## Directions for this task:
Report only how many lines in the material contain "framed".

## Data section:
┄┄┄┄┄┄┄┄┄┄

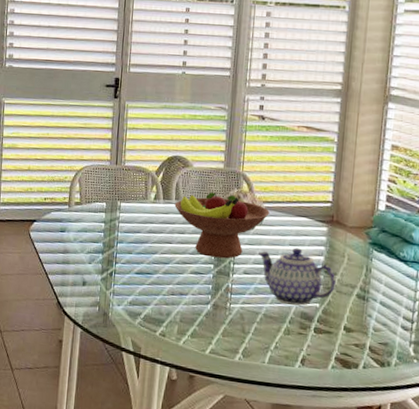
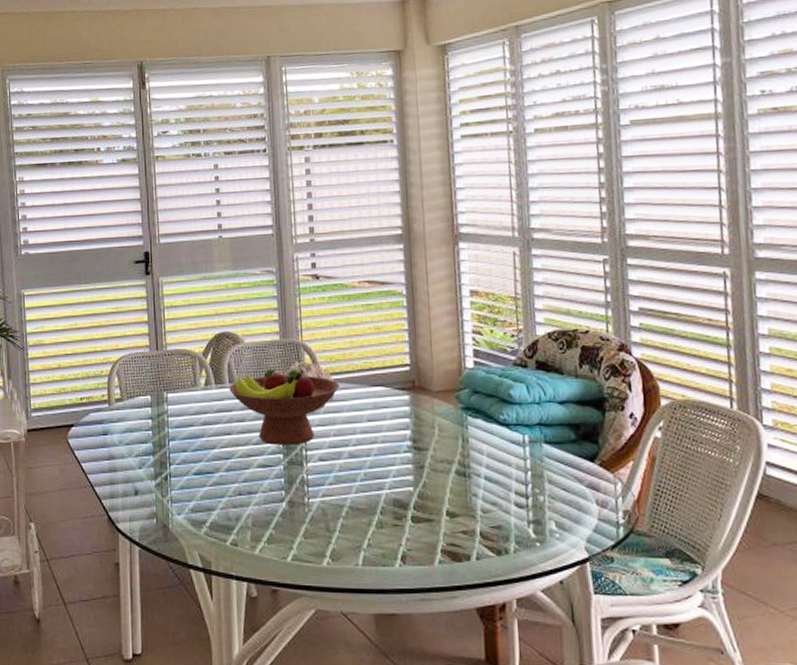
teapot: present [258,248,336,306] -> none [333,423,429,492]

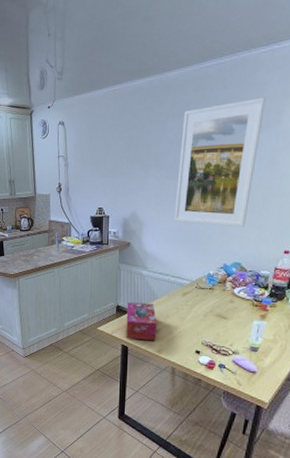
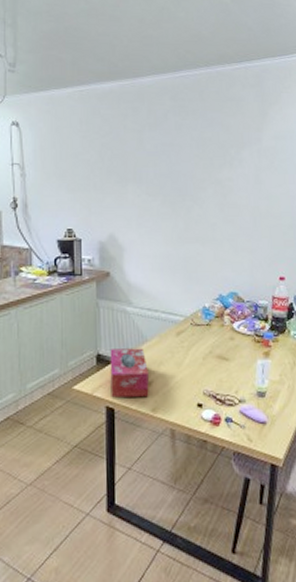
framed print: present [173,97,266,227] -> none [159,113,245,251]

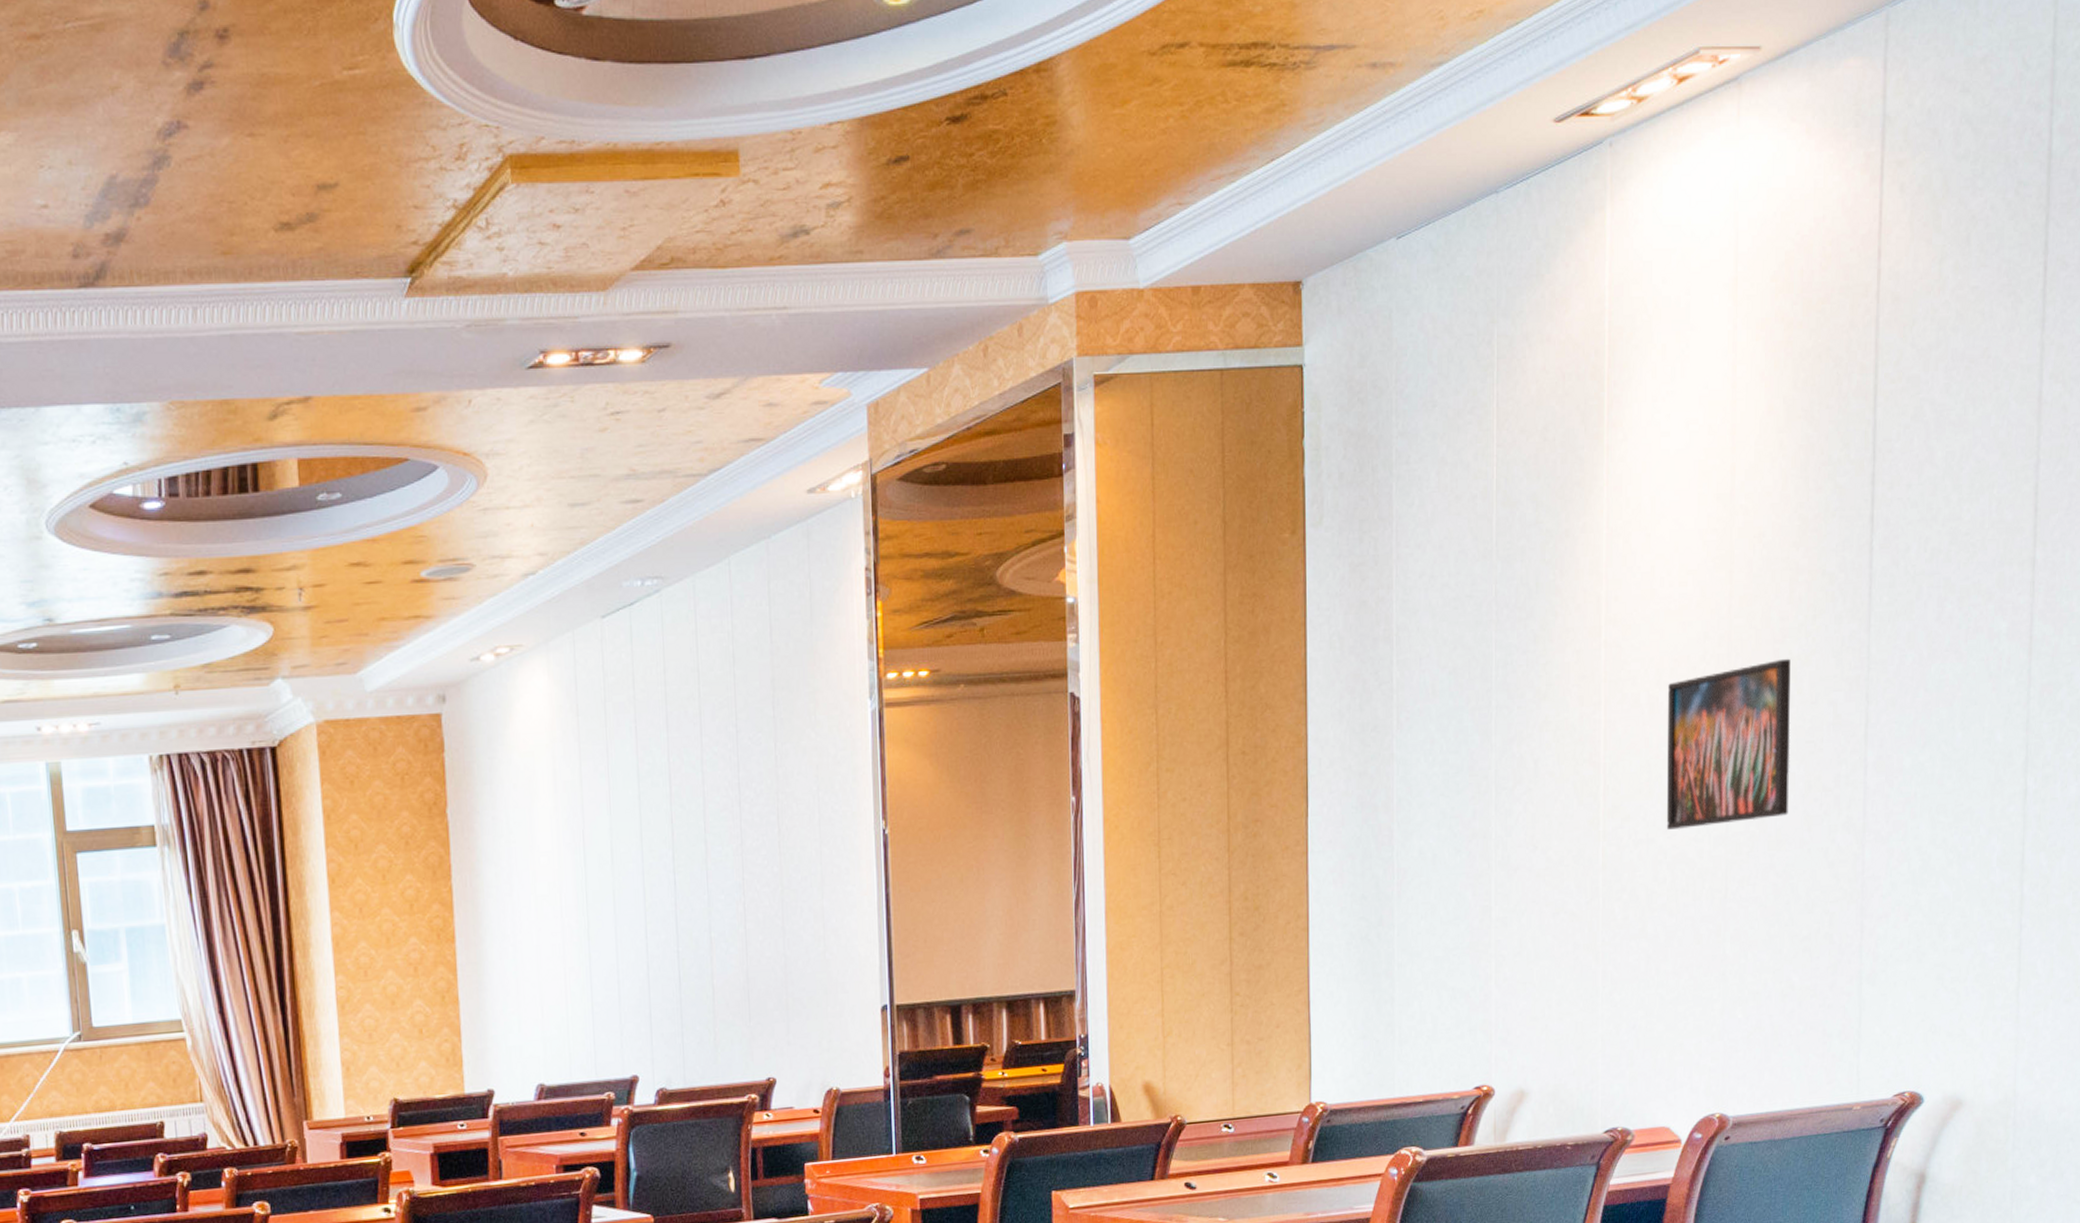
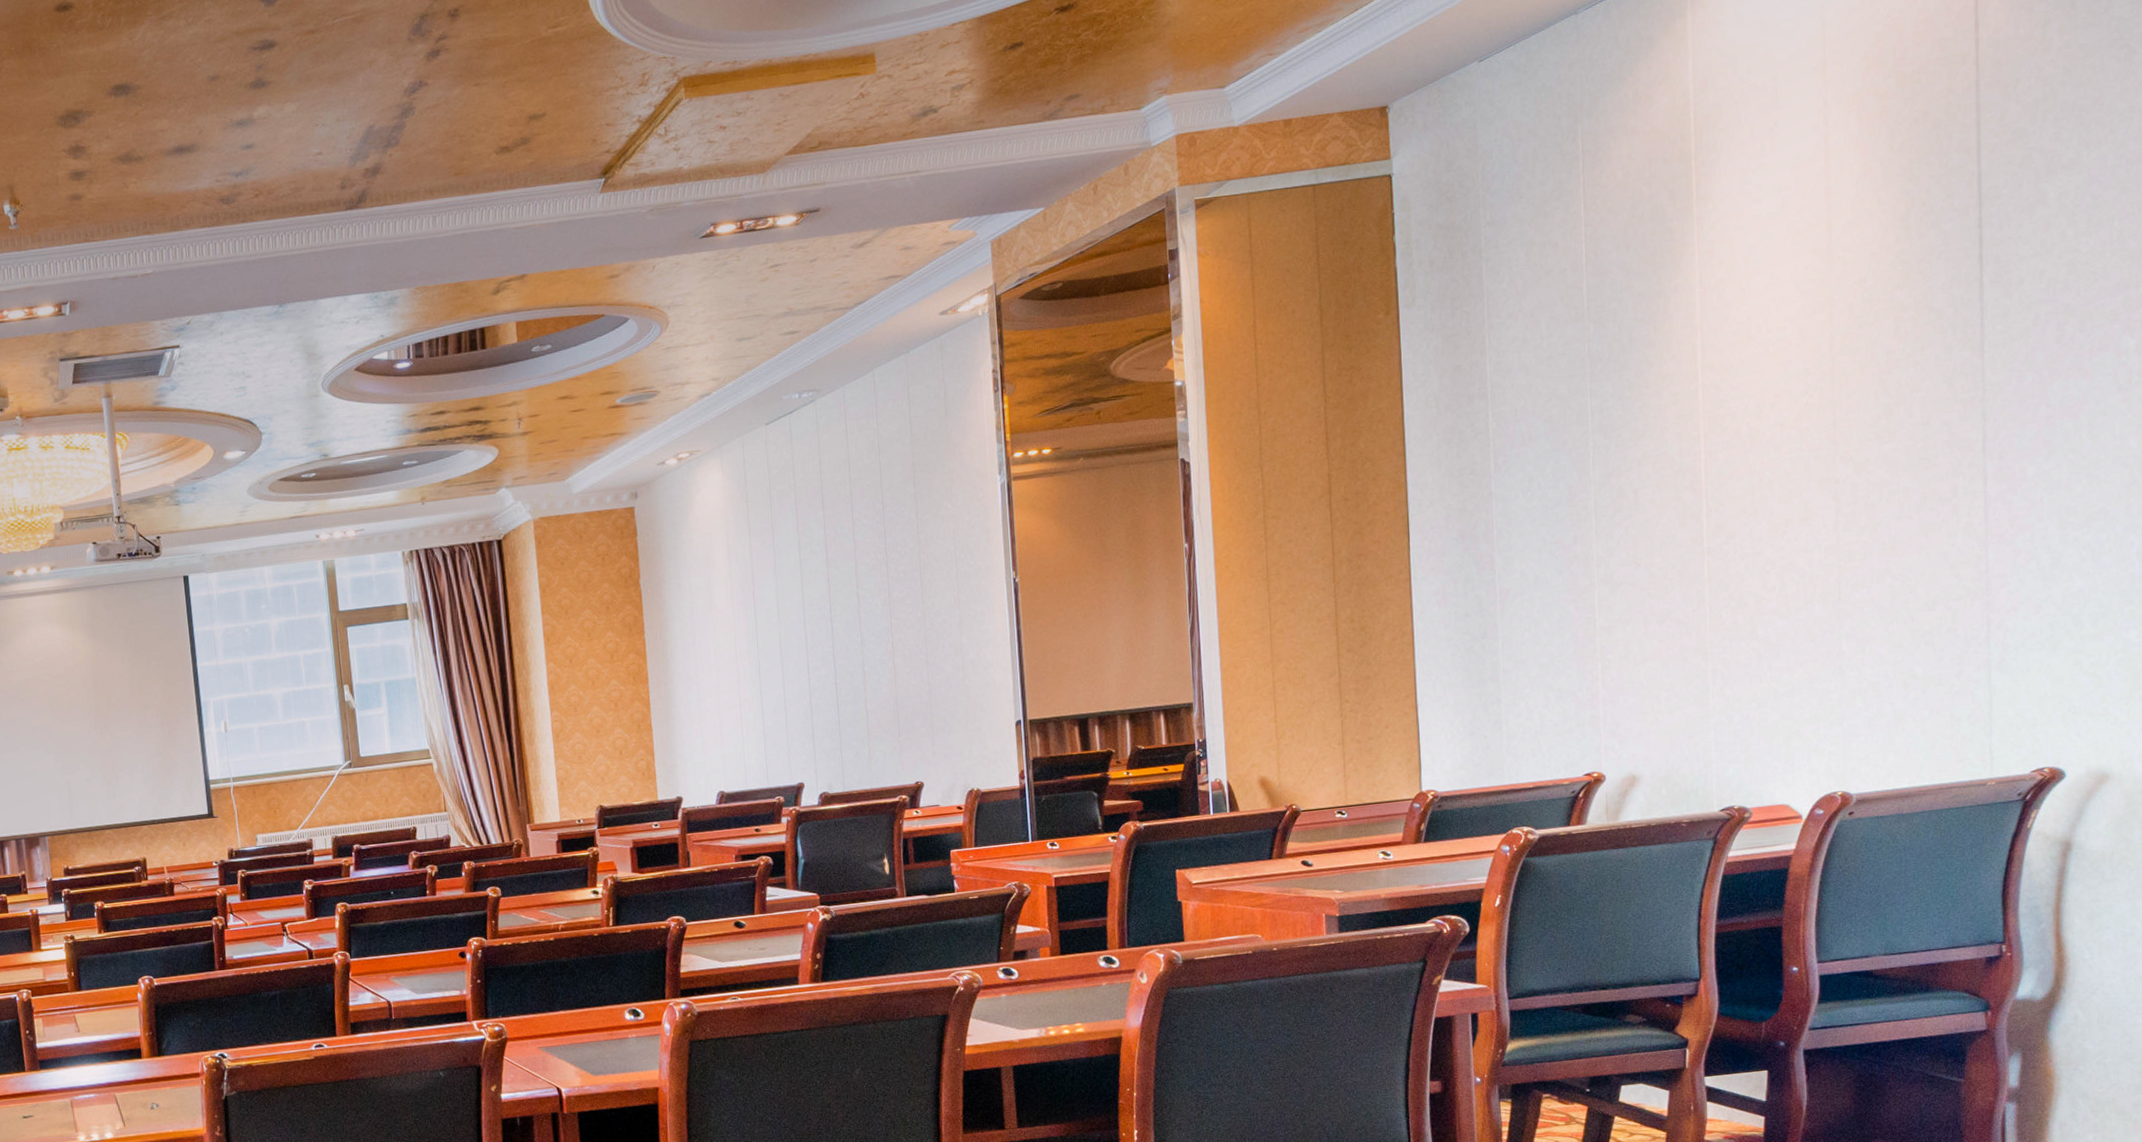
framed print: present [1666,658,1791,830] -> none [1770,386,1903,543]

┄┄┄┄┄┄┄┄┄┄

## Response box:
2